Avec les potes on rigole, on est décontracté…» Didier Cuche dépeint Sölden, traditionnel point de départ de la longue transhumance hivernale et lieu d’une précieuse consécration. «Réussir à faire ma place, à prendre le départ de ce géant d’ouverture, puis monter sur le podium avec Dani (Albrecht), décrocher le globe de la discipline et finalement réussir à m’imposer à Sölden, ce fut atteindre l’excellent niveau technique auquel j’aspirais; je n’étais plus seulement un descendeur.» Skieuses, skieurs convergent vers le glacier autrichien depuis une dizaine de jours.

Le Neuchâtelois les rejoindra en fin de semaine. Mais dimanche, il ne poussera pas le premier portillon de cette nouvelle saison de Coupe du monde. «Sölden, c’est ce décor, cette ambiance, cet esprit. C’est pour ça que je me réjouis d’y remonter et parce que, désormais, je n’ai plus de pression. Je sais que je ne vais pas devoir me remettre en question si je fais une mauvaise course. Car je n’ai pas de course à disputer. L’ambiguïté c’est que je ne pourrai pas non plus me réjouir d’une course réussie.»

Pas de sensation de vide

Le champion ne craint pas ce premier révélateur flagrant de sa retraite. «Après Sölden, soit j’expliquerai que j’ai fondu en larmes parce que je n’étais pas au départ, soit que ça ne m’a fait ni chaud ni froid, soit que c’était sympa de vivre ça d’une autre manière. Avant de l’avoir vécu, je ne peux faire que des suppositions, mais sincèrement je ne pense pas que je vais mal le vivre. Bien sûr, j’aurais un pincement au cœur. C’est normal car jusqu’au printemps dernier, cela a été mon parcours de vie. Tout mon quotidien tournait là autour.»

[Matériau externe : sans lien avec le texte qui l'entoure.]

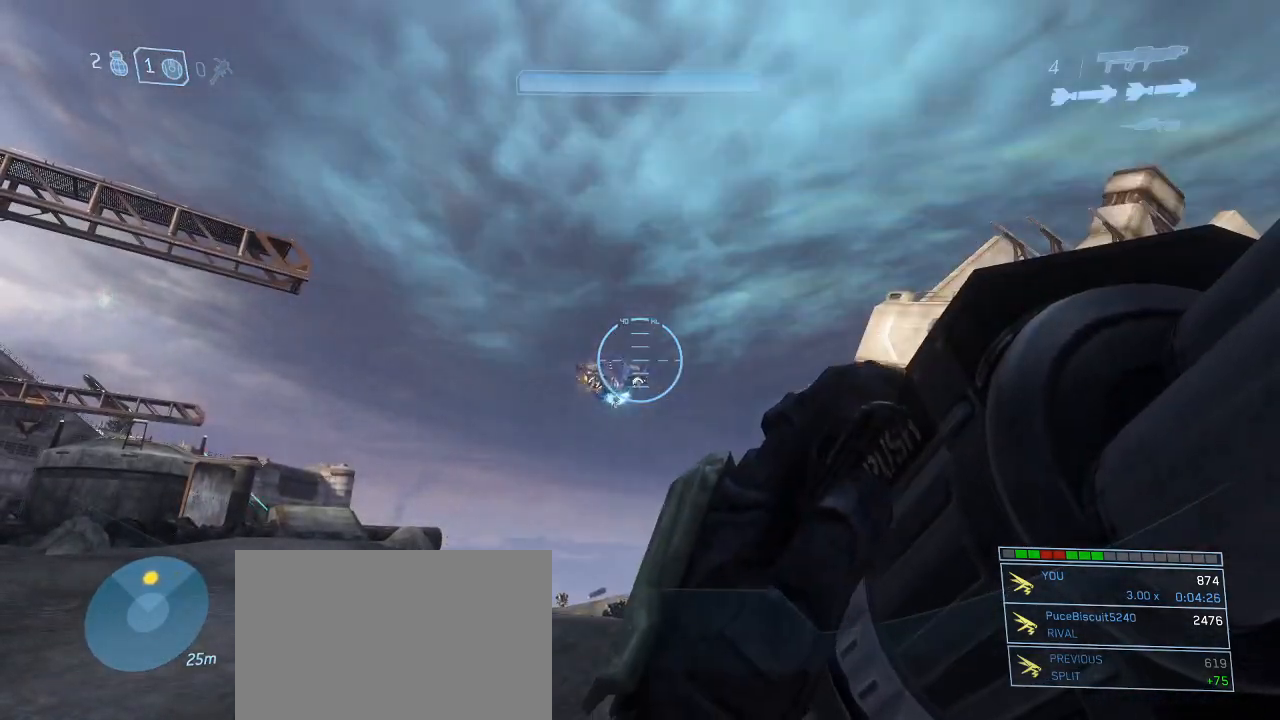
{"keys": [], "mouse": ["left"], "events": [[317, "mouse_left", "down"], [417, "mouse_left", "up"], [467, "mouse_left", "down"]]}
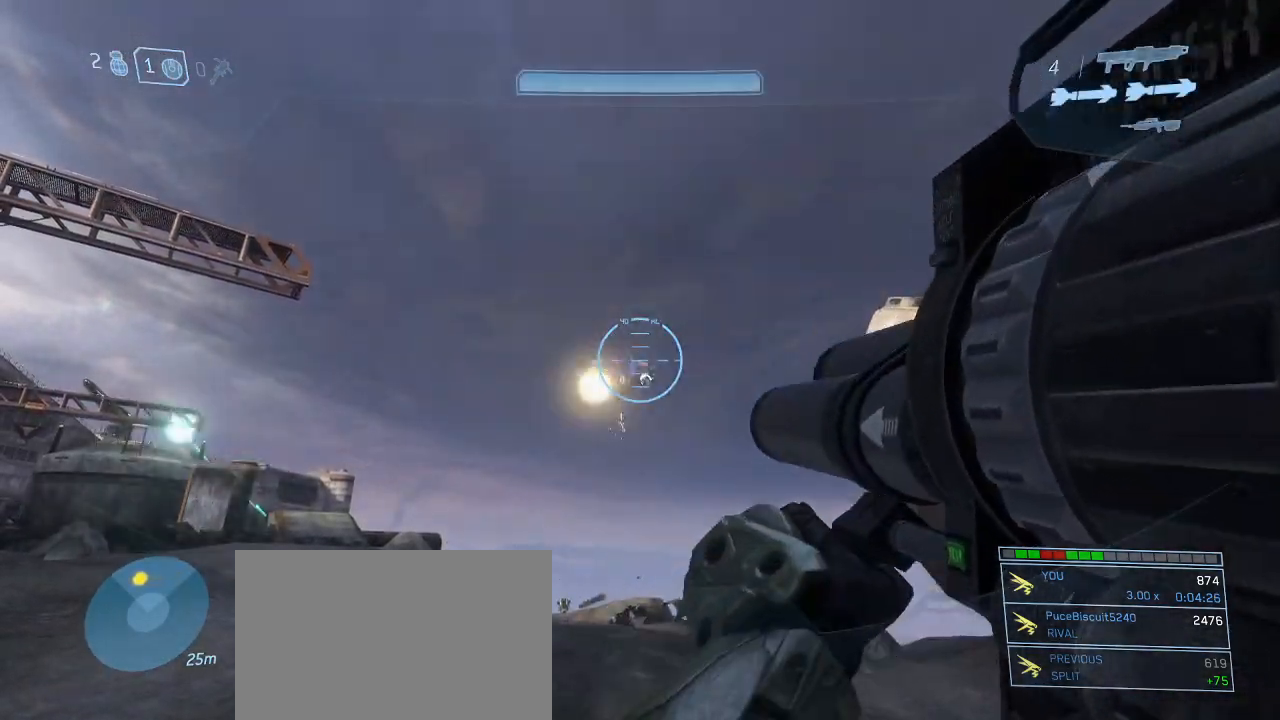
{"keys": [], "mouse": ["left"], "events": [[50, "mouse_left", "up"], [150, "mouse_left", "down"], [234, "mouse_left", "up"], [284, "mouse_left", "down"], [384, "mouse_left", "up"], [417, "mouse_left", "down"]]}
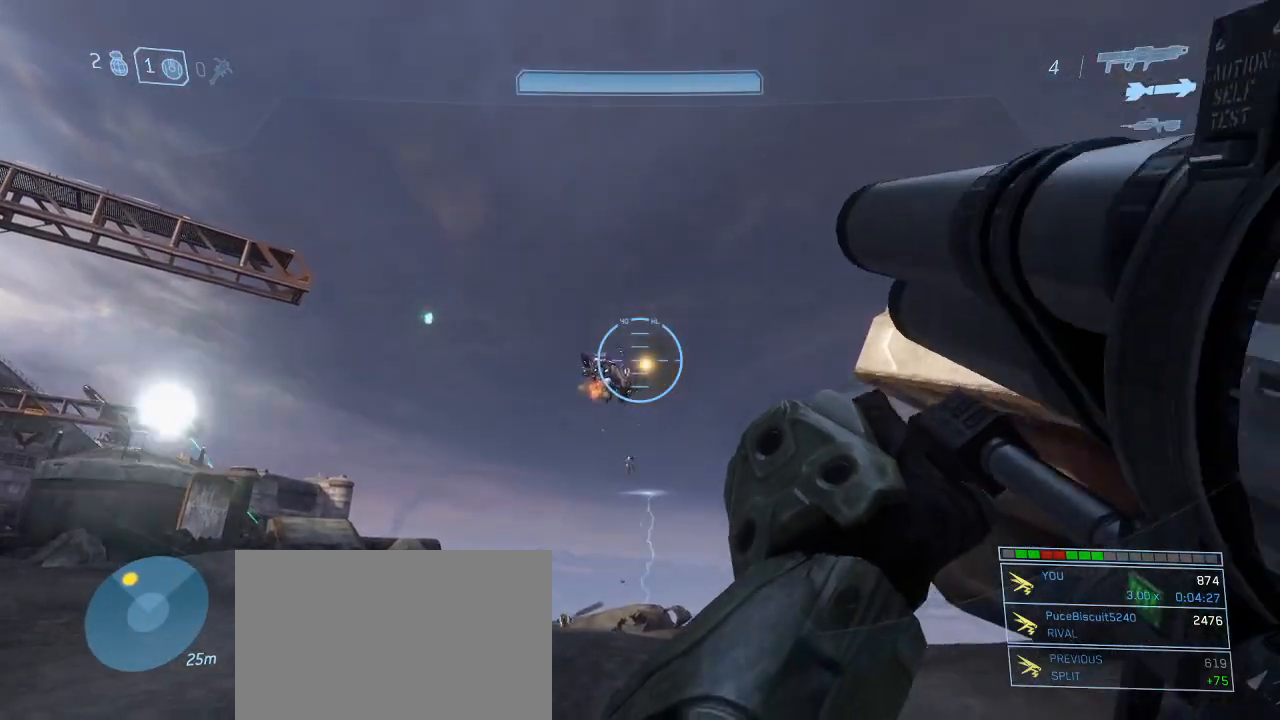
{"keys": [], "mouse": [], "events": [[17, "mouse_left", "up"], [117, "mouse_left", "down"], [217, "mouse_left", "up"], [250, "mouse_left", "down"], [350, "mouse_left", "up"], [400, "mouse_left", "down"], [484, "mouse_left", "up"]]}
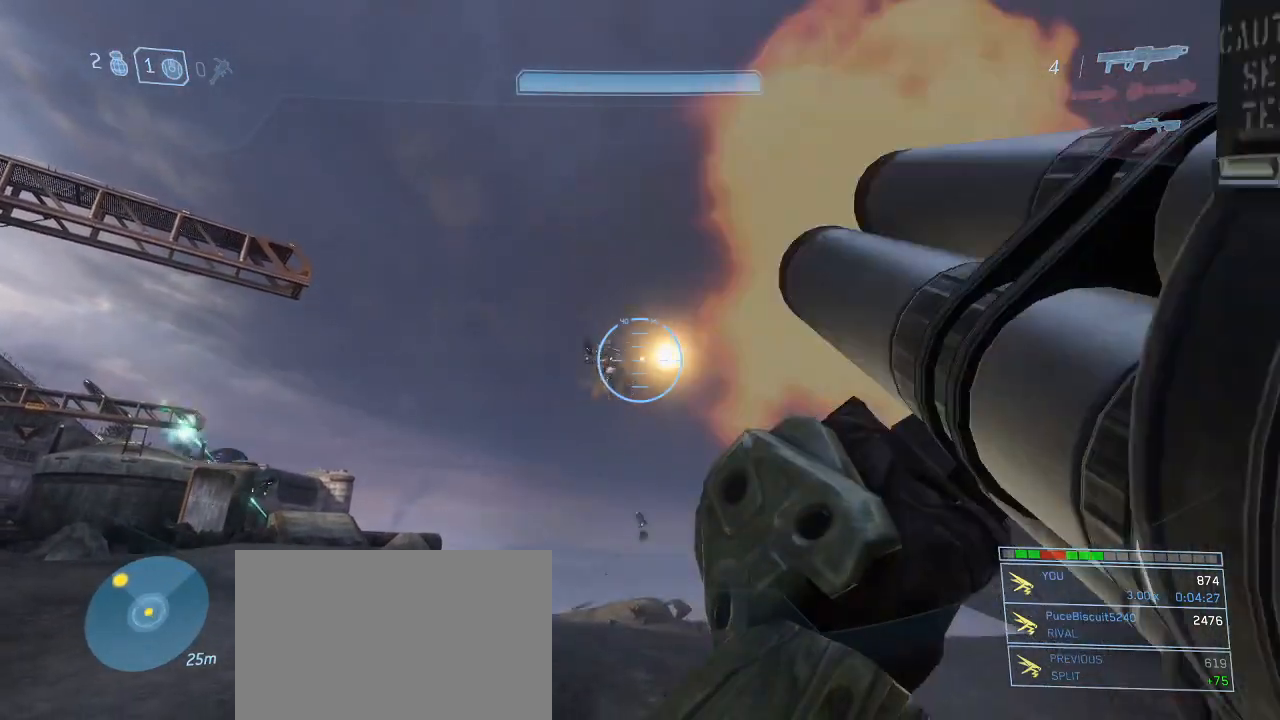
{"keys": ["a", "q"], "mouse": [], "events": [[84, "mouse_left", "down"], [134, "mouse_left", "up"], [217, "r", "down"], [317, "a", "down"], [317, "r", "up"], [500, "q", "down"]]}
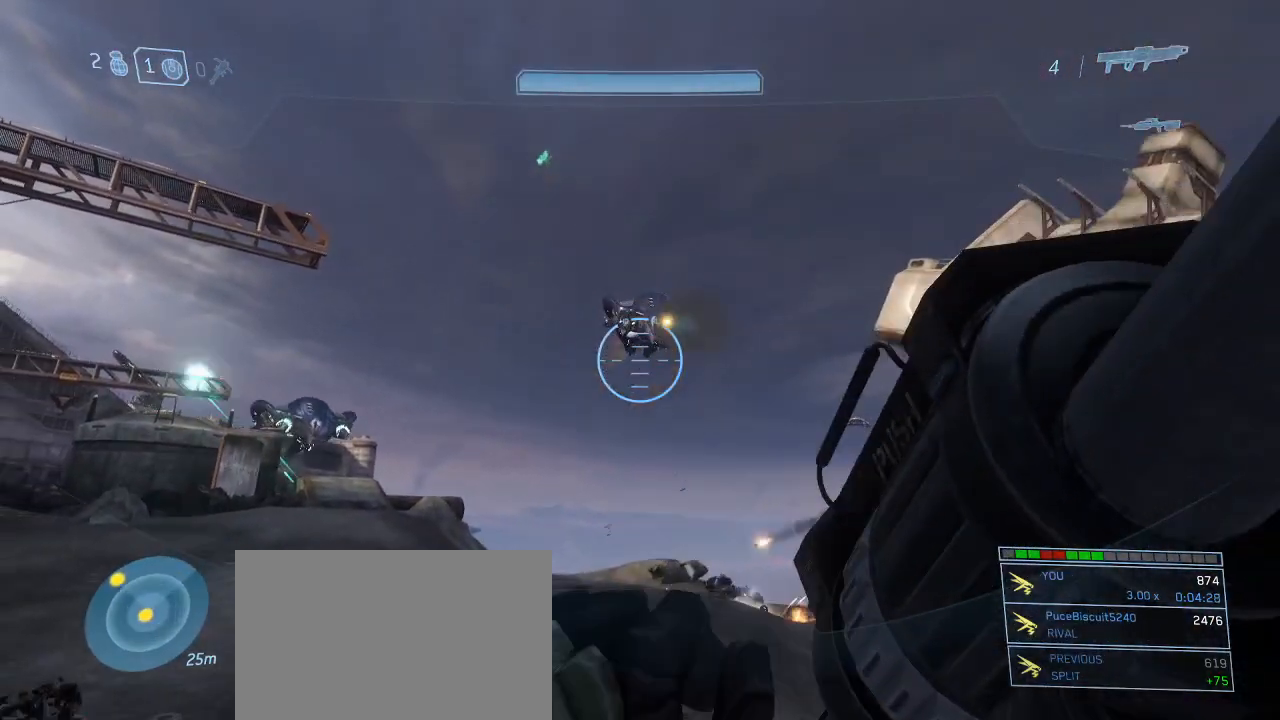
{"keys": ["a"], "mouse": ["right"], "events": [[150, "q", "up"], [384, "mouse_right", "down"]]}
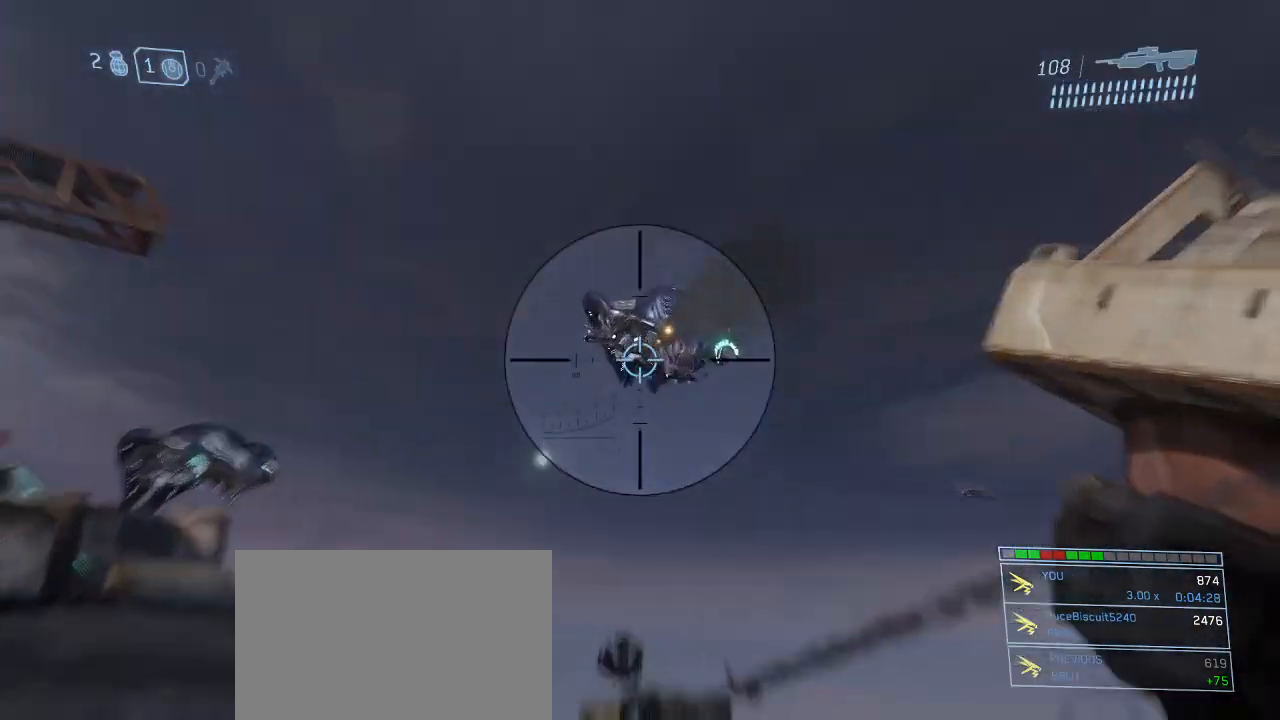
{"keys": [], "mouse": [], "events": [[17, "mouse_right", "up"], [117, "a", "up"]]}
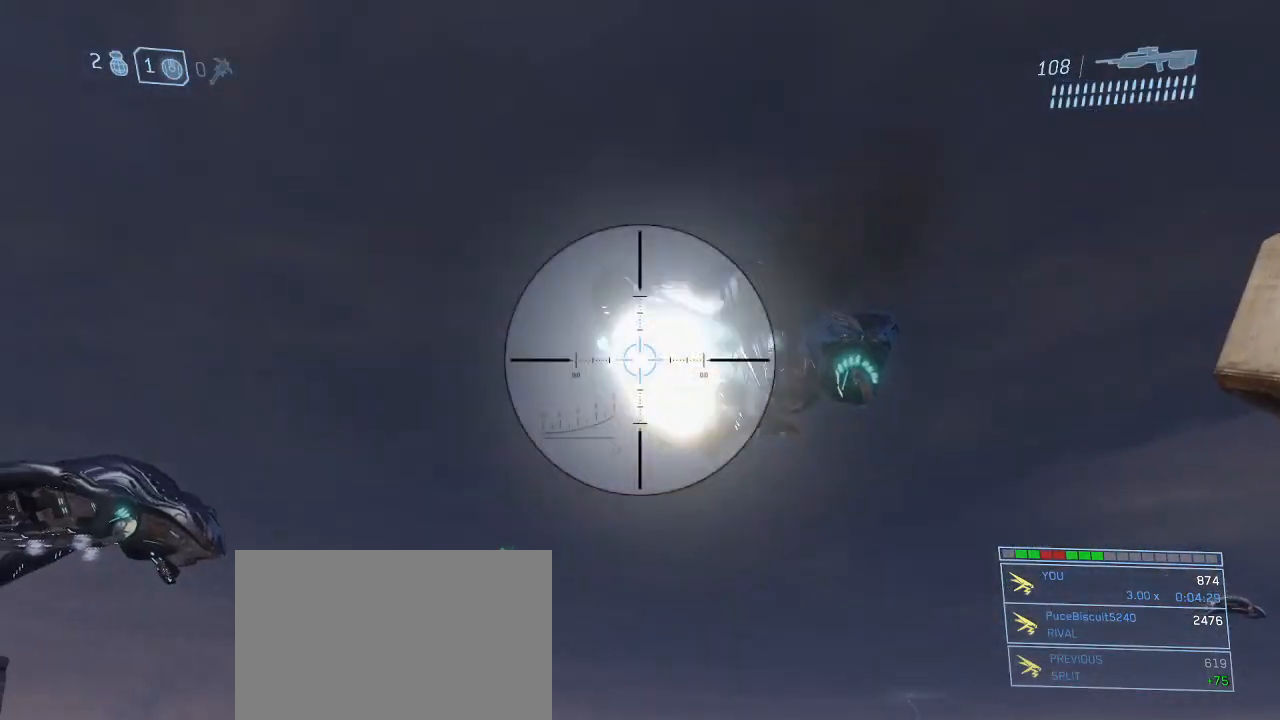
{"keys": [], "mouse": [], "events": []}
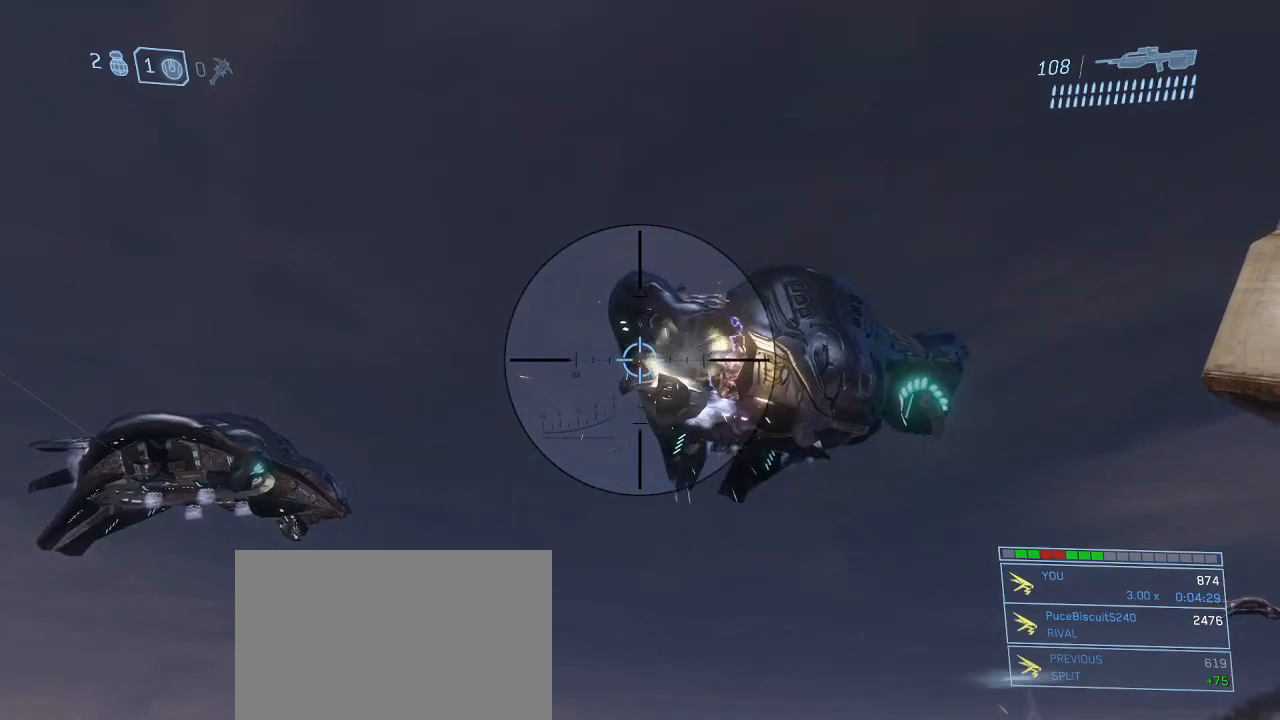
{"keys": [], "mouse": [], "events": [[367, "mouse_right", "down"], [467, "mouse_right", "up"]]}
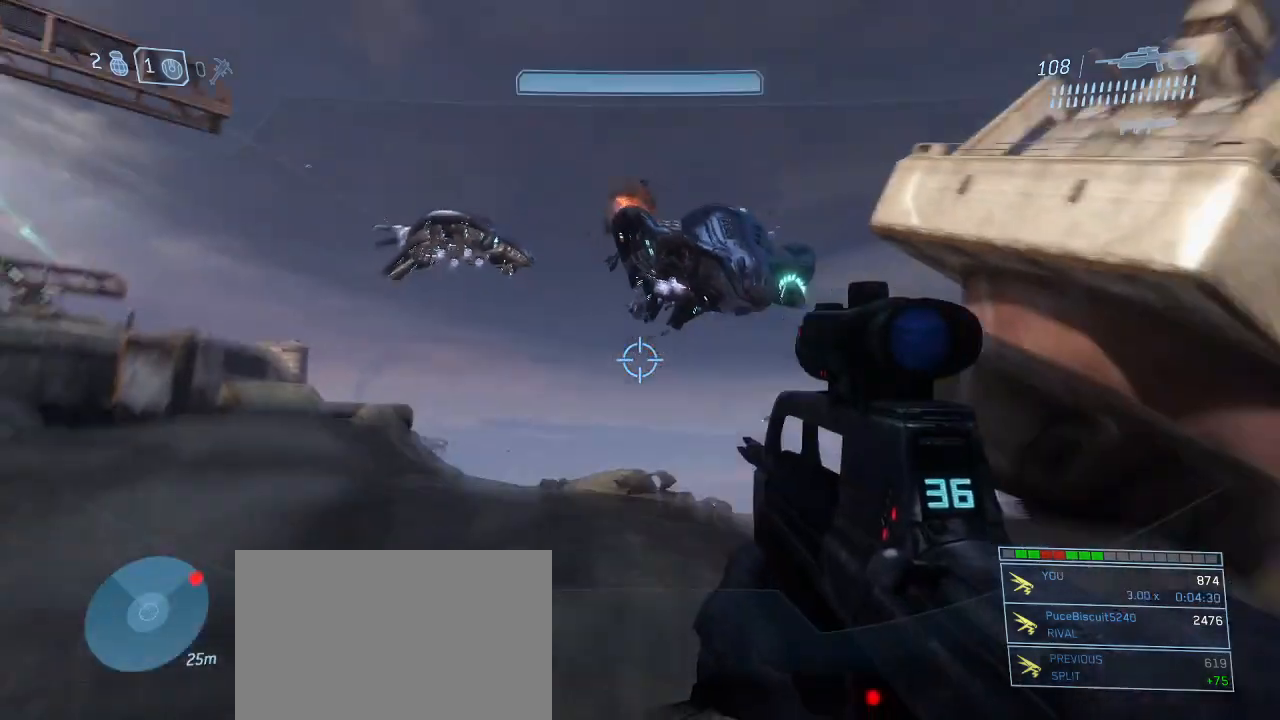
{"keys": [], "mouse": [], "events": []}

Souffrir à l’entraînement, jouir de l’adrénaline de la compétition, et toujours chercher ses limites; sa nouvelle vie en est épargnée. Et Didier Cuche n’en ressent aucune nostalgie. «La grande différence c’est que désormais je n’ai plus cette pression constante, dès le réveil, de devoir chaque jour produire un effort, m’entraîner dans le but d’être meilleur que la veille. Il n’y a plus cet état d’esprit omniprésent de recherche de performance, de prise de risques. Et c’est plaisant.»

Mais effrayant, aussi, d’apprendre à vivre sans? «Non. Pour le moment je ne ressens pas de vide», assure-t-il. Avec son frère Alain, il avait soigneusement préparé «l’après». Et son quotidien s’organise désormais avec les «partenaires de qualité» pour lesquels il travaille. «Avec les nombreux événements sur lesquels Audi, Head, Ovomaltine, Corum et Kjus souhaitent ma présence, je n’ai pas le temps de ressentir un vide, l’agenda est bien rempli.» Et l’emmène encore régulièrement sur les pistes.

Pour accompagner des clients lors de journées de ski. Ou, mandaté par leur équipementier commun, pour conseiller Beat Feuz dans l’affinage de son matériel (voir encadré). Son partenariat automobile lui a également permis d’effectuer des cours d’instructeurs de pilotage. «J’en ai fait un en Autriche, et je viens d’en refaire un en Allemagne, sur le circuit F1 de Nürburgring.» Et de confier: «Si tout ne s’était pas aussi bien mis en place avec mes partenaires, peut-être que je me serai quand même posé la question: est-ce que je continue encore une saison? Mais finalement, toutes les conditions étaient réunies pour que je décide d’arrêter.»

Prêt à vibrer pour «les potes»

Acteur de certaines des plus belles scènes du cirque blanc, Didier Cuche inaugurera le week-end prochain son rôle de spectateur. «J’ai toujours apprécié regarder les courses. Soit lorsque je n’étais pas au départ, pour les slaloms ou les combinés, soit lorsque j’étais blessé. J’essayais de ne pas manquer une course tellement j’avais envie de voir ce spectacle. Les Def’, Janka, Feuz… ce sont des potes que je connais par cœur. Je sais ce qui se passe dans leur tête, comment ils réagissent suite à une bonne ou une contre performance. Et je pense qu’il est possible de compenser ce qui va manquer en vibrant pour eux à travers l’écran ou, de temps à autre, dans l’aire d’arrivée.»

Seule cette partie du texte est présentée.